Tuesday, May 12, 2015

The end or the beginning?

Cancer sucks. 

There really is not a more eloquent way of saying it. No matter who you are, when someone you love gets that dreaded diagnosis, the feelings that follow are pain, anger and fear. I watched as a beautiful and godly woman was ravaged by cancer. The cancer took her strength, her mobility, and ultimately her life last Wednesday night, but it could not take her joy, her love for her family and her great love for her Savior. 

Death is scary. As humans, we have a fear of the unknown, and to be honest, death is the greatest unknown. There are so many theories about what happens to us when we die. Some people believe that we just end - we fade into nothingness just as we were before we were born. Some people we will be reborn onto this earth as someone - or something - different. And there are those of us who believe that there is life after death - just not life on earth. 

I fall into the last category. With all of my heart, I believe in a Heaven and a hell. I believe there is an all Supreme God who created everything. I believe He is manifested in three persons - God the Father, God the Son (Jesus), and God the Holy Spirit. I believe He sent His Son - Jesus Christ - to live on this earth for 33 years - fully God yet fully man. I believe Jesus felt the same pressures and temptations we feel. I believe that at the end of His ministry, He was crucified by the same people He came to save. I believe He died a real death and was buried in a real tomb. I believe that after three days, His disciples found His tomb empty because He had risen again. And I believe that someday - we do not know when but someday - He will return for us. 

Death doesn't have to be scary. For my dear friend who succumbed to cancer, death was not scary. She knew exactly where she would be going when she breathed her last. In the blink of an eye, her earthly heart stopped and in that same moment, she took the hand of her Savior. In that moment, she left the cancer and pain behind. In that moment, she entered the presence of God. She was embraced by the One who loves her much more than any of us ever could. 
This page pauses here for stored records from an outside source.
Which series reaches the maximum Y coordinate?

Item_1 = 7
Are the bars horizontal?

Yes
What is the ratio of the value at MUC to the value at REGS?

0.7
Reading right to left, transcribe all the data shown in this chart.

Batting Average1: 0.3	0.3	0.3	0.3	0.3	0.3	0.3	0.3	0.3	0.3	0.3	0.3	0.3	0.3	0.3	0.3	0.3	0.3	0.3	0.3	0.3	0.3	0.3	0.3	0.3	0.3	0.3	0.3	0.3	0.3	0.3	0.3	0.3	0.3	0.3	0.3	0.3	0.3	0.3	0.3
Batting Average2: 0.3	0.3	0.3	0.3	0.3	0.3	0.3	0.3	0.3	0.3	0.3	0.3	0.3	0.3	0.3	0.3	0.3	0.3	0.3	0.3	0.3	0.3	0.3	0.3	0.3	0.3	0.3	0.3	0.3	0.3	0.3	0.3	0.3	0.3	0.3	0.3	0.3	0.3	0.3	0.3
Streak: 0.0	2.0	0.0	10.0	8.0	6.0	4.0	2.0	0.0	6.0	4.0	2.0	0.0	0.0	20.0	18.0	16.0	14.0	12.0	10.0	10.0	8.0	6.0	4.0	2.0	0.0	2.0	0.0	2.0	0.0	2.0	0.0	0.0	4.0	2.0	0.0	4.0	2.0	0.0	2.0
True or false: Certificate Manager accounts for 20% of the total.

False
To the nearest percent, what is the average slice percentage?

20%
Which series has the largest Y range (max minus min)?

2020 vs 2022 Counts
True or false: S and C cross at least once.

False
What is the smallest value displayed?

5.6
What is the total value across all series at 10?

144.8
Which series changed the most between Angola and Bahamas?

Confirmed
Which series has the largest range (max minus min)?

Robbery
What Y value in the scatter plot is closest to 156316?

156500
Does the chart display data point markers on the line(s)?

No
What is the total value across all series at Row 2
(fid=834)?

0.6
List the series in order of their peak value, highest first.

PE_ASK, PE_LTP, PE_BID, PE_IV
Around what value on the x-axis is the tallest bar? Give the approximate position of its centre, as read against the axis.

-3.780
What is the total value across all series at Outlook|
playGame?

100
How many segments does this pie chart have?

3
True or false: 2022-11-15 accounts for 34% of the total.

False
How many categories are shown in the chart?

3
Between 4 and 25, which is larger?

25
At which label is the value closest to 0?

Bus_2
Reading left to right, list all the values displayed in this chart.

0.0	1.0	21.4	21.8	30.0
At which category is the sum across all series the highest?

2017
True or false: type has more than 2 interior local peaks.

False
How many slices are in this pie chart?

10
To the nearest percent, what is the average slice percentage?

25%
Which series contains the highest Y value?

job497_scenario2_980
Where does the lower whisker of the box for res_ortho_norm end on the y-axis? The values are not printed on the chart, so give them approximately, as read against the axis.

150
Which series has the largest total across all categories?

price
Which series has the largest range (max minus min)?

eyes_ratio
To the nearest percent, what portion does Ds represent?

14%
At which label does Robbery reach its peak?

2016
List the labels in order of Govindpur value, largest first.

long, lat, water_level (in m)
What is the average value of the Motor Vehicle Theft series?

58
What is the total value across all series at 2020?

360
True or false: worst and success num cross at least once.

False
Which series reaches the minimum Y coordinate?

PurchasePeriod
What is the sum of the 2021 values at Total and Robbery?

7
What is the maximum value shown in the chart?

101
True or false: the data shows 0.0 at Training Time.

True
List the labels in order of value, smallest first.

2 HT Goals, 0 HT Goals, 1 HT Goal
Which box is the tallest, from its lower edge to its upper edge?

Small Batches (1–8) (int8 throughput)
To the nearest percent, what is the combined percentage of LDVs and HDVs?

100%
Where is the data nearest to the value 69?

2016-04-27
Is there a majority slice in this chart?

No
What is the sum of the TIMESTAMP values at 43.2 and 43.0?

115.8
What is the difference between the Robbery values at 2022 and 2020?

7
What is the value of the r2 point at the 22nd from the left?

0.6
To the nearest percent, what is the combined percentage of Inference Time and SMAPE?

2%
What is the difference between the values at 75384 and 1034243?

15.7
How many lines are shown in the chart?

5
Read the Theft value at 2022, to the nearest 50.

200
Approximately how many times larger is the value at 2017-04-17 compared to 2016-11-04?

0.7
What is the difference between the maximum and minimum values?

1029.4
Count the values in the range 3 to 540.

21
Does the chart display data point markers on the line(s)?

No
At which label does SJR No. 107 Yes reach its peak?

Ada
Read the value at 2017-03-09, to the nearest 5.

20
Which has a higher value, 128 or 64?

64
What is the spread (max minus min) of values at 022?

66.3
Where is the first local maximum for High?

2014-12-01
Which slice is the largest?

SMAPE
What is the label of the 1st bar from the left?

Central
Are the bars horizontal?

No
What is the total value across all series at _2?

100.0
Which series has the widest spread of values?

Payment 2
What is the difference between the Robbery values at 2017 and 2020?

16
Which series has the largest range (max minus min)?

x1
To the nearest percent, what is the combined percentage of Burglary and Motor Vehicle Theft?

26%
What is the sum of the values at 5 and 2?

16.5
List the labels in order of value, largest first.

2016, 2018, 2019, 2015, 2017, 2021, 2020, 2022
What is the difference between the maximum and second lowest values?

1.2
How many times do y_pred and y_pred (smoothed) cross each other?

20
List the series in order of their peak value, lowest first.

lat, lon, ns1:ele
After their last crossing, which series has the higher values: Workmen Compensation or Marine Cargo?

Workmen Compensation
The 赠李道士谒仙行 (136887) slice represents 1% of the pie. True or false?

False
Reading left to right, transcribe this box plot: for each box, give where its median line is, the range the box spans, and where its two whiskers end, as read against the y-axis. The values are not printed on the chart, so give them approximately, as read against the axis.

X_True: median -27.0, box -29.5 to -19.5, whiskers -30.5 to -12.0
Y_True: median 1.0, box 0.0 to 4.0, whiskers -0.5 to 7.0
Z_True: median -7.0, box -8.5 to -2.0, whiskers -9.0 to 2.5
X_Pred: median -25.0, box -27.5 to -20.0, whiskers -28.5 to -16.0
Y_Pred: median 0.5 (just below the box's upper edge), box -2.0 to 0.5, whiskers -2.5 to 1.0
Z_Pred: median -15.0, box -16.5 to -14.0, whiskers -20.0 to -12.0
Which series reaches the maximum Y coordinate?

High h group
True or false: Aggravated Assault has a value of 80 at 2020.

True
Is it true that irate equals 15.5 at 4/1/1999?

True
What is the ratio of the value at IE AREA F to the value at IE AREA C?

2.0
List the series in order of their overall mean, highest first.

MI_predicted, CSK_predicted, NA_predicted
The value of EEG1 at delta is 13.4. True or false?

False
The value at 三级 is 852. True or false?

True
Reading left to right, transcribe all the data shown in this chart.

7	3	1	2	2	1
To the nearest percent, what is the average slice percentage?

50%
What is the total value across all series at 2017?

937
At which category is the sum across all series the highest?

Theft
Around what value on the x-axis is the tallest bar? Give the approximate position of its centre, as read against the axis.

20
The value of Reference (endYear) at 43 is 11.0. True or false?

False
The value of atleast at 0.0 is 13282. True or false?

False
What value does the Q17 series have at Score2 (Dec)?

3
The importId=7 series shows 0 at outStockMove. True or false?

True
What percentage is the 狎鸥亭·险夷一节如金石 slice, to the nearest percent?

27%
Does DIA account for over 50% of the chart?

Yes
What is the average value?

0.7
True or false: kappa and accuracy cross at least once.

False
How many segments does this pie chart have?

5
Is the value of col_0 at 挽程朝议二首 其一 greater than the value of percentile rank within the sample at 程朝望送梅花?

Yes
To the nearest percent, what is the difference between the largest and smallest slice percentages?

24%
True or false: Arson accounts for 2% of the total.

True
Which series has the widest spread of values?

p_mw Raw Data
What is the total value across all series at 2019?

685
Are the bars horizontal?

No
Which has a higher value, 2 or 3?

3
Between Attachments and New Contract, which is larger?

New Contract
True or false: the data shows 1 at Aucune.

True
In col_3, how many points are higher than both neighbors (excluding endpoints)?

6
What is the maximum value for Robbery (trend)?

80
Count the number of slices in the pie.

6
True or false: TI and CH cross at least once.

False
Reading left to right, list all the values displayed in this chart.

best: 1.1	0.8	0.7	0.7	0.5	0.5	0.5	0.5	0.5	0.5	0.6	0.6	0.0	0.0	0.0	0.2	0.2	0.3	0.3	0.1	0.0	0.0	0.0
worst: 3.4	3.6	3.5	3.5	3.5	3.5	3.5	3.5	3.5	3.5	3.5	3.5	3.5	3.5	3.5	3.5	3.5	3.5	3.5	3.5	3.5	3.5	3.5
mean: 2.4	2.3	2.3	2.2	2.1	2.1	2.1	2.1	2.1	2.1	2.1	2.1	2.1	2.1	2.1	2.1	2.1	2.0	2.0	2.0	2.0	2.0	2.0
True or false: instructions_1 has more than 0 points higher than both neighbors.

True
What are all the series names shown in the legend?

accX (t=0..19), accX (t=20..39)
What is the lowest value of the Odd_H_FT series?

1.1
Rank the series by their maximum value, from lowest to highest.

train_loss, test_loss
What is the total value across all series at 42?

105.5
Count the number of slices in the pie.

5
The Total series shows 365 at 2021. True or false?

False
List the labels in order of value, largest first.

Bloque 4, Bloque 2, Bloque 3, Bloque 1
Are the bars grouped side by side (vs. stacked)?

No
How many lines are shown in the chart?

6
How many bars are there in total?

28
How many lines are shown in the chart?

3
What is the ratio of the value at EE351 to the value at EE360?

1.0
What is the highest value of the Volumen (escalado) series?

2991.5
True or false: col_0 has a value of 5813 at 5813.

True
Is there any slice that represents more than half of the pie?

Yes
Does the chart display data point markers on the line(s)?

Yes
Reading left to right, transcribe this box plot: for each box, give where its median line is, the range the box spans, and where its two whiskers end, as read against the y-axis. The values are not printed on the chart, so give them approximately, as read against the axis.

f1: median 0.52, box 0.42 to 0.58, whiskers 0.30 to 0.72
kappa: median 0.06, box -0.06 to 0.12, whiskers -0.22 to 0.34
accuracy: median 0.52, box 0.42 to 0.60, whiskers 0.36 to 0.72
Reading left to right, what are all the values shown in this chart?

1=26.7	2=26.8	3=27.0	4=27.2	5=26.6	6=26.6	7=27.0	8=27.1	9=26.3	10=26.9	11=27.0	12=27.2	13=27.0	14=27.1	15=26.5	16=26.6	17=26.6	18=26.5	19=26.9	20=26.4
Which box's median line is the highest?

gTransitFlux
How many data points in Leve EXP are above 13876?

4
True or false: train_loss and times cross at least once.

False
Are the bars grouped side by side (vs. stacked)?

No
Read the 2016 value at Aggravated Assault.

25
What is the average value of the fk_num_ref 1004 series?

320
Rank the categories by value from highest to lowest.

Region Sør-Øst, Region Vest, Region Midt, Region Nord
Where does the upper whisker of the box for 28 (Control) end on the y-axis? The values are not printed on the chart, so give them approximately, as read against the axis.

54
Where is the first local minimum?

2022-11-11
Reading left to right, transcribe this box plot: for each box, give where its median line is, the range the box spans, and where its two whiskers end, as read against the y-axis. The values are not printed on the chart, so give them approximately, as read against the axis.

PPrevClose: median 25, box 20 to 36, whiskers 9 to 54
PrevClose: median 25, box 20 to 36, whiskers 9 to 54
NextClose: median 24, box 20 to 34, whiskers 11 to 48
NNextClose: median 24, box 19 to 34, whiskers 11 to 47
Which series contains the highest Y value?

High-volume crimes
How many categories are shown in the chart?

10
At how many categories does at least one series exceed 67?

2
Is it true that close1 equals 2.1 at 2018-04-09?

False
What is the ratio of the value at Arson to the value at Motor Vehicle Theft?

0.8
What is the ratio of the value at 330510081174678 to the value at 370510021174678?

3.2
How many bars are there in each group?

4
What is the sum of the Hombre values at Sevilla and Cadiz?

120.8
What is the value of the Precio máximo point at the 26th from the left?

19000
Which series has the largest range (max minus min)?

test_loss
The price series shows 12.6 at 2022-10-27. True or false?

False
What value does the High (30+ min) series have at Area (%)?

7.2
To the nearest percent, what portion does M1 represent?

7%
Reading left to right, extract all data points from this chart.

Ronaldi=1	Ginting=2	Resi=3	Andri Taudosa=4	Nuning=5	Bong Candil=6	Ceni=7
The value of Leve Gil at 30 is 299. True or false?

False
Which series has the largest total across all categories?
I'm not going to lie. It was really hard to watch her suffer. I prayed every day that God would heal her. It did hurt to find out that God did not answer my prayers the way I had so wanted. But to question God's will is to question something I cannot understand. There are simply some things that are unknowable. The mind of God is one of them. There are many things I do not understand - why do people suffer? Why do children starve? Why do mothers and fathers lose their children to cancer? Why do some people live and some people die? Maybe someday I will get the answers to these questions. But for now, it is for me to trust and trust alone. 

Trusting is not easy. I spend every day fighting voices of doubt in my head. But deep down inside my very being, I know the truth. I know that God is who He says He is. I sometimes can't explain that feeling. I just feel it with the utmost surety. That feeling drives me on. That belief is what keeps me going. That is how I fight the doubt. 

There are many things in life that frighten people, but death doesn't have to be one of them. To know and love Christ, to accept that you are fallen and flawed and to put your entire life into the hands of God is to banish death and the fear it causes. The following verses from 1 Corinthians 15:54b-55 sum up the reality of death for Christians:
"Death is swallowed up in victory. O death, where is your victory? O death, where is your sting?"


Jesus crushed the power of death the moment He drew His last breath on that wretched cross. He tore the veil that separated us from the Father. Suddenly, in that moment, we were able to go straight to God without needing a sacrifice or a priest. That was the moment that connected us to God and gave us the right to enter Heaven as heirs. 

Unfortunately, this promise is not for all. To enter Heaven and spend eternity with God is a free gift for everyone - yet many people will not accept due to doubt, fear, or outright disbelief. I will come right out and say that hell is a very real place. It's not the party that some believe it will be. It is immense and unspeakable pain and torture for eternity. But you do not have to go there. 

Most people will call me a fool and say that what I speak and believe is nonsense. Okay. Suit yourself. But you owe it to yourself to truly understand and figure out why you do not believe. If I am wrong, nothing comes of it. If, when we die, we simply become nothing, then my life believing in God is nothing as well. There are no consequences. But if I am right, then everything changes. If I am right and Heaven and hell are real places, then there will be a lot of people who will regret their choices during life. It kills me to know that some people will spend eternity in misery simply because they didn't want to believe. 

For my friend, death was not the end. Death was the beginning of a brand new adventure. Death brought her more peace, joy and happiness than this life ever did. And I relish in the thought that I will see her again. I will see both of my grandpas again. I will see every single believe that has gone on before me. And forever we will worship the King who created us all. I can think of no better way to spend forever.